On 6/23/22 5:08 PM, Steffen Nurpmeso wrote:

Chet Ramey wrote in
  <4169f2cd-d81c-29b7-918c-156b447c5...@case.edu>:
  |On 6/23/22 9:39 AM, Steffen Nurpmeso wrote:
  |> I stumbled over a bug in the MUA i maintain, and when checking
  |> against what shells do with lonely unary ! i then came to this:
  |>
  |>#?0|kent:tmp$ dash -c 'if [ ! ! hey ]; then echo du; fi'
  |>du
  |>#?0|kent:tmp$ bash -c 'if [ ! ! hey ]; then echo du; fi'
  |>bash: line 1: [: too many arguments
  |>#?0|kent:tmp$ busybox.static sh -c 'if [ ! ! hey ]; then echo du; fi'
  |>du
  |
  |Thanks for the report. This appears to have existed for over thirty years,
  |and you're the first one to report it.

Hey.  For a C programmer things like

   bash -c 'if [ ! hey = hey ]; then echo du; fi'
or even
   bash -c 'if [ ! ! hey = hey ]; then echo du; fi'
   bash -c 'if [ ! false = 1 ]; then echo du; fi'

seem often more strange .. and is handled the same by all above
shells.


Sure. This one isn't a common idiom for shell programmers, apparently.


--
``The lyf so short, the craft so long to lerne.'' - Chaucer
 ``Ars longa, vita brevis'' - Hippocrates
Chet Ramey, UTech, CWRUc...@case.eduhttp://tiswww.cwru.edu/~chet/



Re: [ ! ! hey ] -> [: too many arguments

2022-06-23 Thread Emanuele Torre
On 22/06/23 11:08 PM, Steffen Nurpmeso wrote:
> or even
>  bash -c 'if [ ! ! hey = hey ]; then echo du; fi'
>  bash -c 'if [ ! false = 1 ]; then echo du; fi'

`! ! hey = hey' is the same as `! ( ! ( hey = hey ) )', so
"not not true => true".

It probably works correctly because `! ! hey = hey' are five terms.

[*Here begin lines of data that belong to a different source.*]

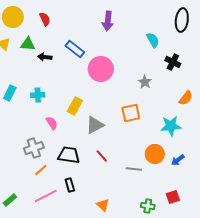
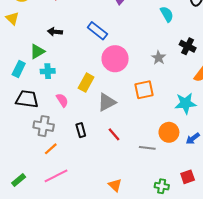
green triangle: (28, 44) -> (37, 51), moved, turned -35
blue rectangle: (75, 49) -> (97, 31), moved
black cross: (173, 62) -> (188, 46), moved
pink circle: (101, 69) -> (115, 59), moved
gray cross: (34, 148) -> (44, 126), turned 30
black trapezoid: (69, 155) -> (27, 99), moved
black rectangle: (70, 185) -> (81, 130), moved

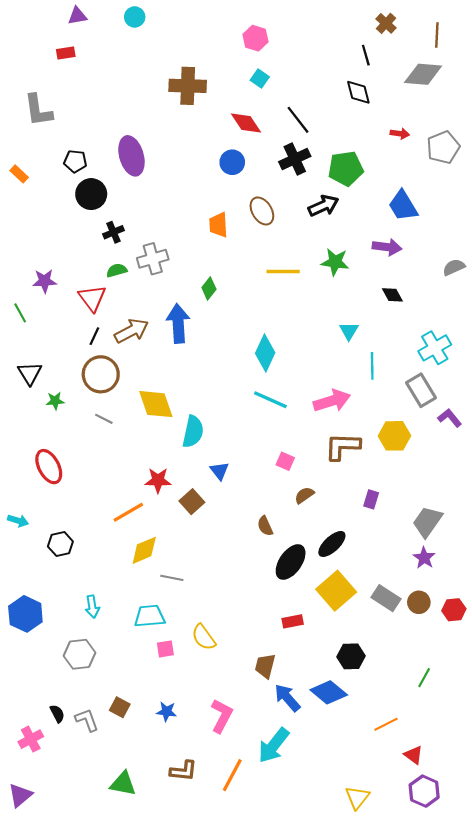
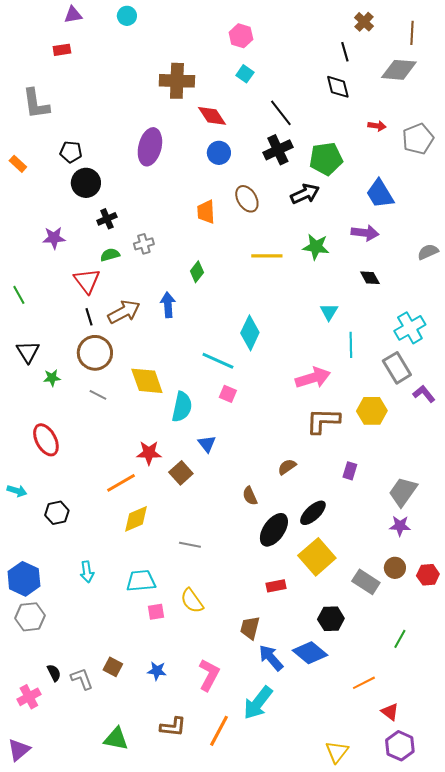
red diamond: (246, 123) -> (212, 116), moved
purple ellipse: (131, 156) -> (150, 147), moved, turned 30
gray cross: (153, 259) -> (144, 244), size x0.7
purple star: (45, 281) -> (54, 238), moved
blue arrow: (178, 323) -> (168, 305), size x0.7
black line: (94, 336) -> (89, 317), turned -42
cyan line: (270, 400) -> (218, 361), moved
pink square: (285, 461) -> (228, 394), moved
purple star: (424, 558) -> (400, 526), turned -30
gray line: (172, 578) -> (190, 545), moved
gray rectangle: (386, 598) -> (366, 582), moved
gray hexagon: (80, 654) -> (30, 617), moved

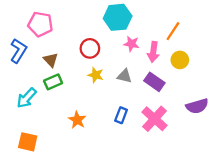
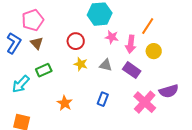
pink pentagon: (40, 24) -> (33, 20), turned -30
brown triangle: (51, 60) -> (37, 43), moved
pink cross: (154, 119) -> (145, 102), moved

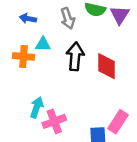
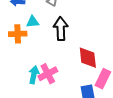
red diamond: (107, 66) -> (88, 58), moved
pink cross: (54, 121) -> (48, 74), moved

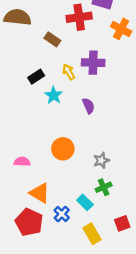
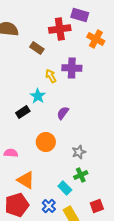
black rectangle: (36, 77) -> (23, 112), moved
purple semicircle: (88, 106) -> (63, 113), moved, turned -120
blue cross: (62, 214) -> (49, 206), moved
red pentagon: (29, 222) -> (17, 205), turned 30

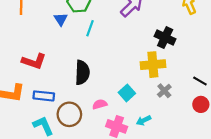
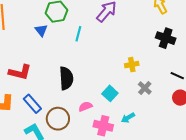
cyan line: (90, 28) -> (78, 34), moved
black cross: (165, 38) -> (166, 38), moved
yellow cross: (153, 65) -> (132, 65), size x0.6
blue rectangle: (44, 96) -> (32, 104), turned 48

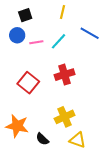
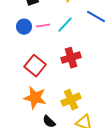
blue circle: (17, 35) -> (24, 27), moved
orange star: (17, 126) -> (35, 98), moved

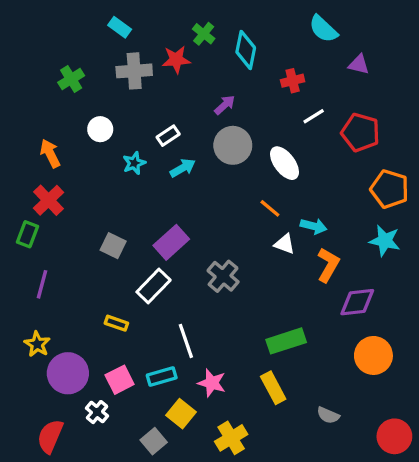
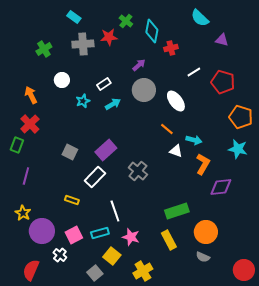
red cross: (293, 81) -> (171, 48), moved
orange circle: (373, 355) -> (206, 232), moved

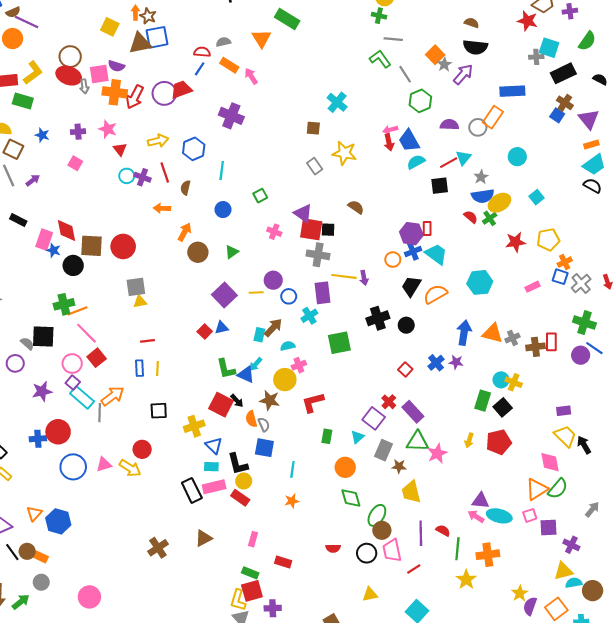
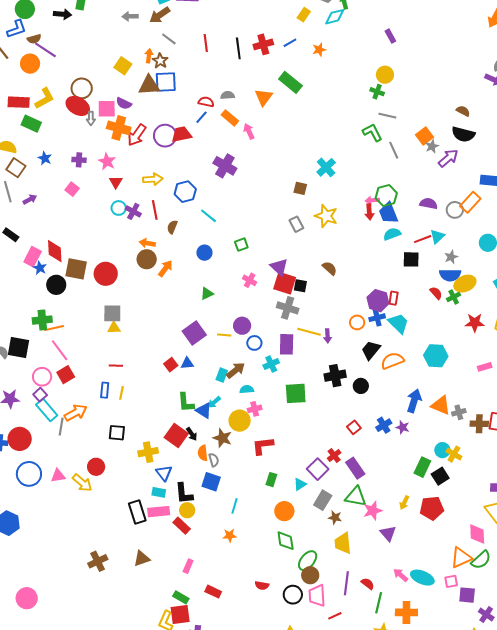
green hexagon: (420, 101) -> (386, 196), moved
cyan line: (222, 171) -> (209, 216), turned -66
brown circle: (198, 252) -> (147, 259), moved
purple triangle: (481, 501) -> (388, 533), moved, turned 36

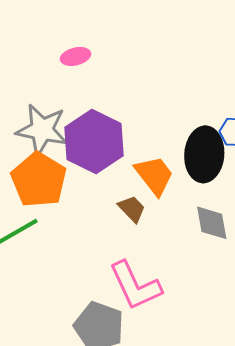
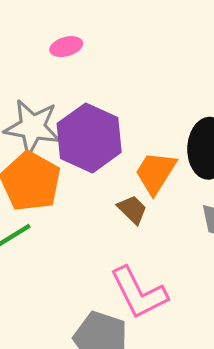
orange trapezoid: (154, 175) -> (155, 173), turned -108

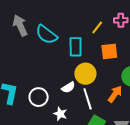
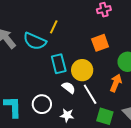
yellow line: (97, 27) -> (54, 27), moved
cyan rectangle: (76, 47) -> (59, 64), moved
white semicircle: (68, 87) -> (69, 88), turned -96

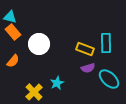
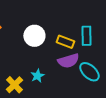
white circle: (39, 44) -> (34, 36), moved
purple semicircle: (88, 68) -> (68, 61), size x1.5

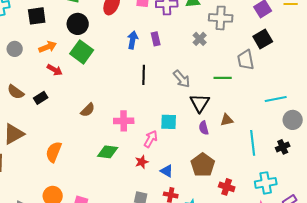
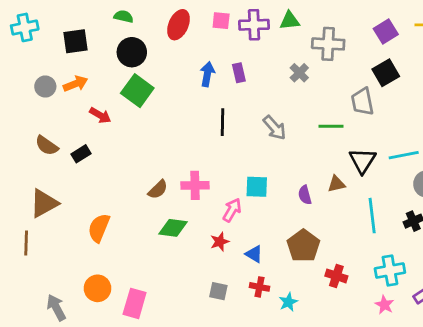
orange arrow: (48, 47) -> (76, 84), moved
black triangle: (200, 103) -> (362, 161), moved
brown semicircle: (88, 110) -> (158, 189), moved

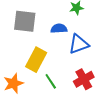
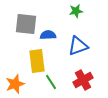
blue semicircle: (59, 29) -> (48, 35), moved
yellow rectangle: (36, 60) -> (37, 61), turned -35

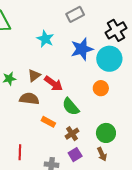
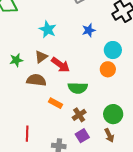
cyan star: (45, 39) -> (48, 29), moved
blue star: (82, 49) -> (89, 30), size x0.6
cyan circle: (109, 59) -> (113, 50), moved, size x0.7
green semicircle: (71, 107) -> (78, 88), turned -48

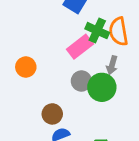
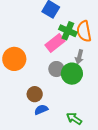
orange circle: (26, 67) -> (14, 59), size x1.5

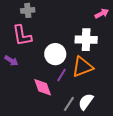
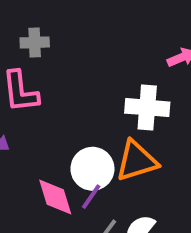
white circle: (55, 54) -> (92, 169), moved
purple line: (62, 75) -> (91, 197), moved

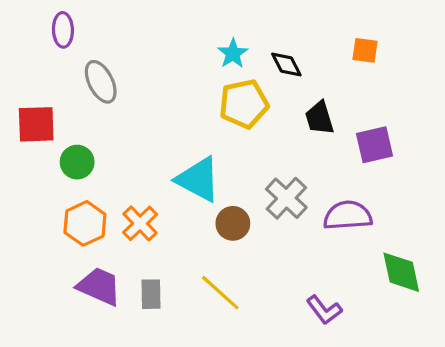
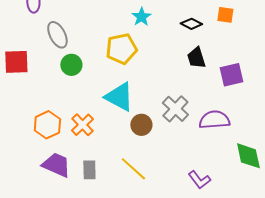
black diamond: (286, 65) -> (191, 24), moved, turned -35
yellow pentagon: (244, 104) -> (121, 49), moved
green circle: (77, 162) -> (71, 65), moved

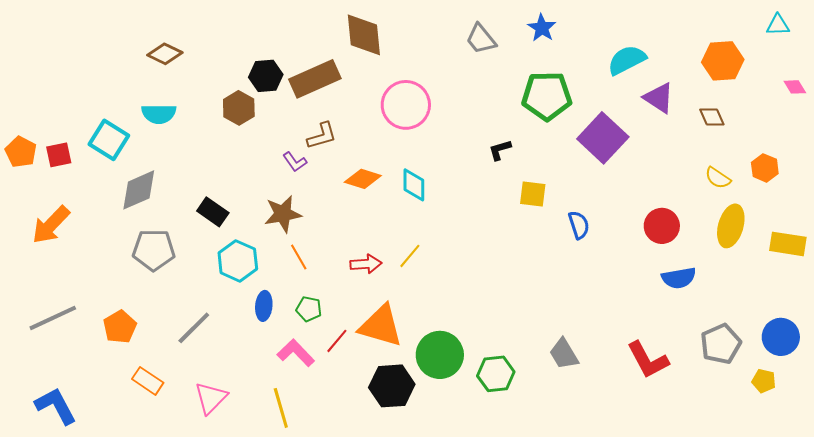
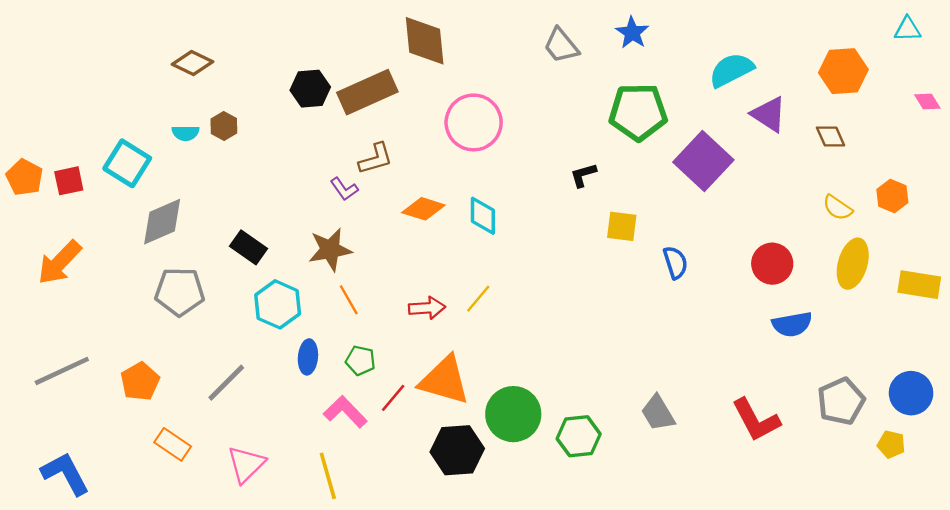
brown hexagon: (239, 108) -> (224, 126), moved, size x0.7
cyan semicircle: (159, 114) -> (185, 133), size x0.7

The bug only occurs for 3 or 4 terms tests:

bash-5.1$ test ! ! hey ; printf %s\\n "$?"
bash: test: too many arguments
2

bash-5.1$ test ! ! ! hey   ; printf %s\\n "$?"
bash: test: too many arguments
2

bash-5.1$ test ! ! ! ! hey ; printf %s\\n "$?"
0

bash-5.1$ test ! ! ! ! ! hey   ; printf %s\\n "$?"
1

test(1) needs to treat the 0 to 4 arguments expressions specially
according to POSIX so the bug is probably only in the code that
implements those special cases.

 -emanuele6



Re: [ ! ! hey ] -> [: too many arguments

2022-06-23 Thread Greg Wooledge
On Thu, Jun 23, 2022 at 05:58:23PM -0400, Chet Ramey wrote:
> On 6/23/22 5:08 PM, Steffen Nurpmeso wrote:
> >bash -c 'if [ ! ! hey = hey ]; then echo du; fi'

> Sure. This one isn't a common idiom for shell programmers, apparently.

I've seen it used in a math context, inside PS1.  Like so:

color=(
  "$(tput setaf 2)"  # 0 = green
  "$(tput setaf 1)"  # 1 = red
)
normal="$(tput sgr0)"
PS1='\[${color[!!$?]}\]$?\[$normal\] \h:\w\$ '

This writes the previous command's exit status in either green or red.
It "smashes" all nonzero exit codes to 1, using a double negation in
a C-style arithmetic context, in order to generate an array index for
the color.

I don't recall ever seeing it used in the way Steffen showed, though.